Mathematics of Big Data

Instructor Prof. Gu:

Office: Shan 3481
Email: gu@g.hmc.edu
Phone: ext. 1-8929
Office Hours: 3-4 pm PST Tuesday; also by appointment.

TA/Tutoring Hours:

Names: Ian Li, Teja Reddy, Zoe Shao
Email: math189bigdata@gmail.com
Tutoring Hours:
Ian Li: email me at ili@hmc.edu with potential meeting time and/or specific questions/topics. Zoe Shao: email me at zoshao@hmc.edu with potential meeting time and/or specific questions/topics. Teja Reddy: email me at treddy@hmc.edu with potential meeting time and/or specific questions/topics.

Textbook:

All members of the class will be required to obtain the following text:
Kevin Patrick Murphy, Machine Learning: a Probabilistic Perspective . MIT Press, 2012.

Grading:

● 5% Reading Summary
● 35% Homework
● 20% Midterm Project
● 40% Final Project
● [Up to 5% Extra Credit]

Course Requirements and Evaluation:

Reading Presentations
All readings are compulsory, but some are more compulsory than others.
To encourage the goal of reading active research in the field, we will assign each non-Murphy reading to a group of two students who will write a summary of 1-2 pages to be turned in at the start of class. Each student will do approxiamately two summaries in total. They must be clear and demonstrate that you have read the paper with a high degree of confidence. Credit will be given on a 0-10 scale for each summary. Your summary should be done at a high level, and should focus on the main point of the readings (i.e. avoid complicated math). As long as your summary is reasonable, you will be given full credit.

Homework
The homework is due every week at the beginning of each lecture. There will be two parts for each assignment: math and coding. The homework is split approximately evenly between mathematical analysis and extension of our course material and application of algorithms to real world data.

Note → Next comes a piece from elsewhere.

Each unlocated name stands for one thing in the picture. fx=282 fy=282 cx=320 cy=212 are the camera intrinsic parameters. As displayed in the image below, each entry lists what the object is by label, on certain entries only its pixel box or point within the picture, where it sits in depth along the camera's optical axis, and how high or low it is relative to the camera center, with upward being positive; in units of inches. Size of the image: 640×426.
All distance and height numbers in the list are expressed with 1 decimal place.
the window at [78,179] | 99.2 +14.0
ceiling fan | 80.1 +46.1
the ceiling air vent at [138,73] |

For coding: You are highly recommended to use Python3. For each problem, the starter code and the sample solution are implemented in Python3. All the results and graphs for the sample solutions were produced under Python 3.5.2 under macOS Sierra; different versions of Python or system environment may produce different results. You are also welcome to use Jupyter Notebooks, but the starter code is not provided in notebook format.

Numpy and Pandas are two important python libraries to know for coding assignment for this course. You might also want to look at Matplotlib for generating plots. If you never used these libraries before, make sure you check out the tutorials online before starting the first assignment.

Note:
1) When doing the coding problem for each homework set, you are not allowed to use any machine learning algorithms implemented by external libraries, such as LinearRegression in sklearn. However, you may use these algorithms in your final project.

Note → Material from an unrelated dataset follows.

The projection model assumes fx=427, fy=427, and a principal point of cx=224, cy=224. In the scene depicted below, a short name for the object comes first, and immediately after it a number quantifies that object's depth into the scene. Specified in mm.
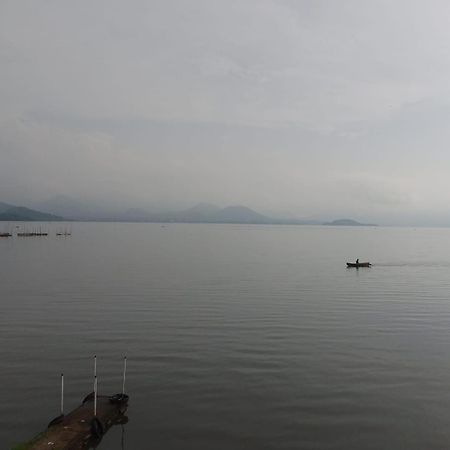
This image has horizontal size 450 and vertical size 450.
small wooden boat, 89069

2) Each homework has both pdf and tex versions. To have the tex files successfully compiled, make sure that you have downloaded both macros.tex and hmcpset.cls and put them and the hw tex file under same folder.
If you have any questions with regard to the compilation of the tex files, feel free to ask the grutors for help.

3) For each coding problem, please submit your code to GitHub; please print out any graph or printing statements and submit them with the written part.

Midterm
The midterm will either be a take-home exam covering all topics seen in the first week of the course or a project where you will apply the methods learned in the first half of the course (TBD).

Final Project
The final project is the largest component of the course. Each student will discover, explore, and attack a real world problem of your choosing. The detailed description and requirements for the final project can be found under the "Final Project" tab.

GitHub
As we stated in the course overview, students are expected to become comfortable with Github. Hence, each student is required to create a Github account for coding assignment submission and final project submission. If you already have a Github account, that's perfect. If not, please create a personal Github account and go over the tutorials online.
Note: Please make sure to send the username of your Github account to TA for homework grading.

Classroom Policies:

Attendence
Attendence for each lecture is mandatory and is expected of all class members. if you're going to miss a lecture, it is neccessary for you to inform the instructor as soon as possible. You are also responsible for obtaining notes from another class member.

Devices
You are welcome to use your computer or tablet for note-taking (the PowerPoint slides will also be posted shortly after the lecture for your convenience).

Diabilities:

Students who need disability-related accommodations are encouraged to discuss this with the instructor as soon as possible.